"Une vague sans précédent d’immoralité est en train de noyer le pays."
– Prêtre cité dans un journal de Cincinnati en 1918
Connaissez-vous le magazine Look?
Clone du célèbre hebdomadaire Life, cette publication (qui a été fondée en 1937 et qui a cessé de paraître en 1971) était extrêmement populaire dans les années 40.
Le 21 septembre 1943, le magazine Look a publié la "première enquête exhaustive" sur le mode de vie des adolescents. Le titre: "Are These Our Children?" (Sont-ce nos enfants?)
Selon les auteurs de Look, la délinquance juvénile, au début des années 40, était le problème numéro un de la société américaine, un véritable cancer qui menaçait les fondements mêmes de la démocratie.
"Les jeunes volent des autos, pouvait-on lire, ils cassent des fenêtres, sortent dans les bars, brutalisent leurs parents. Selon J. Edgar Hoover, directeur du FBI, le nombre de filles âgées de moins de 21 ans arrêtées en état d’ébriété a augmenté de 40 % entre 1941 et 1942, et le nombre de jeunes femmes qui pratiquent la prostitution a grimpé de 64 %… Sont-ce nos enfants?"
Cette enquête a causé un tel choc que deux semaines plus tard, le magazine Look demandait à six personnalités importantes (dont la première dame des États-Unis, Eleanor Roosevelt, une juge de New York et le directeur des Scouts) de se prononcer sur ce phénomène.
Leur verdict? "Les parents ne sont pas assez sévères et la société est trop permissive…"
La semaine dernière, quand j’ai lu le reportage du Journal de Montréal sur les "orgies" qui se sont déroulées à l’Université McGill, j’ai tout de suite pensé à la fameuse enquête du magazine Look.
Les jeunes boivent de la bière! Ils enlèvent leur chemise! Les filles se promènent en soutien-gorge et font des danses lascives! Mais diantre, où s’en va la jeunesse? Où s’en va le monde? Que se passe-t-il?
Ça m’a fait penser aux films de délinquants qui étaient si populaires dans les années 50, et qui continuent d’être diffusés sur les ondes de Drive-In Channel, une station de télé payante spécialisée dans les films de série B: Untamed Youth, Where Are Your Children, Girls of the Road, Delinquent Daughters, Under Age, Youth Runs Wild, The Violent Ones, Teen-Age Mafia et mon titre préféré, So Young, So Bad.
Ces films sont vieux d’un demi-siècle, et pourtant, on continue toujours de capoter sur "les mœurs désaxées de la jeunesse". Pas un mois, pas une semaine sans qu’un journal de Montréal, de Québec, de Hull ou de Sherbrooke nous sorte un papier sur les "pauvres jeunes filles qui sont obligées de faire des pipes dans les toilettes de l’école secondaire pour faire partie du groupe".
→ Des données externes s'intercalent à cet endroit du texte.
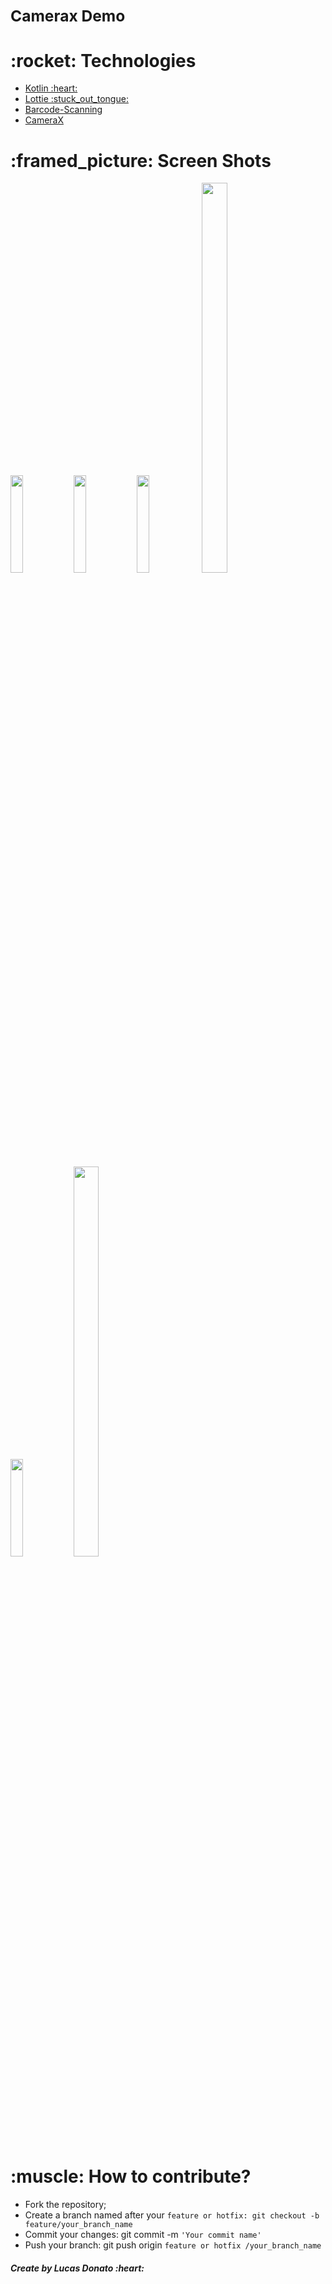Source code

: ### **<h2>Camerax Demo</h2>**

<h1>:rocket: Technologies</h1>  

<ul>
  <li><a href="https://developer.android.com/kotlin?hl=pt" rel="nofollow"> Kotlin :heart: </a></li>
  <li><a href="https://lottiefiles.com/" rel="nofollow">Lottie :stuck_out_tongue:</a></li>
  <li><a href="https://developers.google.com/ml-kit/vision/barcode-scanning" rel="nofollow"> Barcode-Scanning </a></li>
  <li><a href="https://developer.android.com/training/camerax?hl=pt-br" rel="nofollow">CameraX</a></li>
</ul>

<h1>:framed_picture: Screen Shots</h1>  

<img src="https://user-images.githubusercontent.com/47648982/164782658-4b377e5d-fd6e-4c5d-b4f7-fb946a79467d.png" width="20%" style="max-width:40%;"/><img src="https://user-images.githubusercontent.com/47648982/164782660-ab29b709-1de3-4358-b4a9-33775fabf4f3.png" width="20%" style="max-width:40%;"/><img src="https://user-images.githubusercontent.com/47648982/164782664-56fdfb18-8e56-4400-8d94-a7d4b70e9830.png" width="20%" style="max-width:40%;"/>
<img src="https://user-images.githubusercontent.com/47648982/164783546-65f2a680-84bb-4e0a-8ea8-4e00d98892dd.png" width="40%" style="max-width:20%;"/>

<img src="https://user-images.githubusercontent.com/47648982/164782666-536f24df-eafe-4838-ba7a-0ada09a9db65.png" width="20%" style="max-width:40%;"/><img src="https://user-images.githubusercontent.com/47648982/164783759-57ba0aab-fa97-4b90-b85b-a3353b098bbb.png" width="40%" style="max-width:20%;"/>


<h1>:muscle: How to contribute?</h1>

<ul>
<li>Fork the repository;</li>
<li>Create a branch named after your <code>feature or hotfix: git checkout -b feature/your_branch_name</code></li>
 <li>Commit your changes: git commit -m <code>'Your commit name'</code></li>
 <li>Push your branch: git push origin <code>feature or hotfix /your_branch_name</code></li>
</ul>

<h5>Create by Lucas Donato :heart:</h5>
Je veux bien croire que les adolescentes d’aujourd’hui sont plus olé olé que celles des années 50, mais la situation est-elle aussi pire qu’on le dit? Organise-t-on vraiment des Rainbow Partys (partys au cours desquels des filles pratiquent la fellation sur plusieurs gars) à tous les coins de rue, ou nous sommes en train de prendre un épiphénomène et de le généraliser au Québec tout entier?
C’est comme les années 60. À croire les documents de l’époque, TOUS les jeunes pratiquaient l’amour libre, manifestaient dans la rue et droppaient du LSD. Or, tout ça, c’est du folklore.
C’est comme si je disais que dans les années 70, tous les banlieusards pratiquaient l’échangisme, et tous les couples mariés étaient "open". Voyons, un peu de sérieux!
Les médias sont allergiques au tiède, au moyen, à la norme. Ce qu’ils veulent, c’est de l’extrême. Des musulmans extrémistes qui déchirent leur chemise pour un dessin, des jeunes de sixième année qui organisent des orgies dans des gymnases.
Le hic, c’est que la plupart des gens mènent une vie ordinaire, sans histoire. Ils prient chez eux, à l’abri de la foule, ils croient au grand amour, ils n’ont pas besoin de boules chinoises ou de vibrateurs de 12 pouces pour s’envoyer en l’air.
Mais voilà, cela ne fait pas de la bonne télé, ni de bons papiers.
Pourquoi faire un film intitulé Young Girl in Love quand on peut tourner Bisexual Girls in Heat Giving Blowjobs to Fourteen Boys?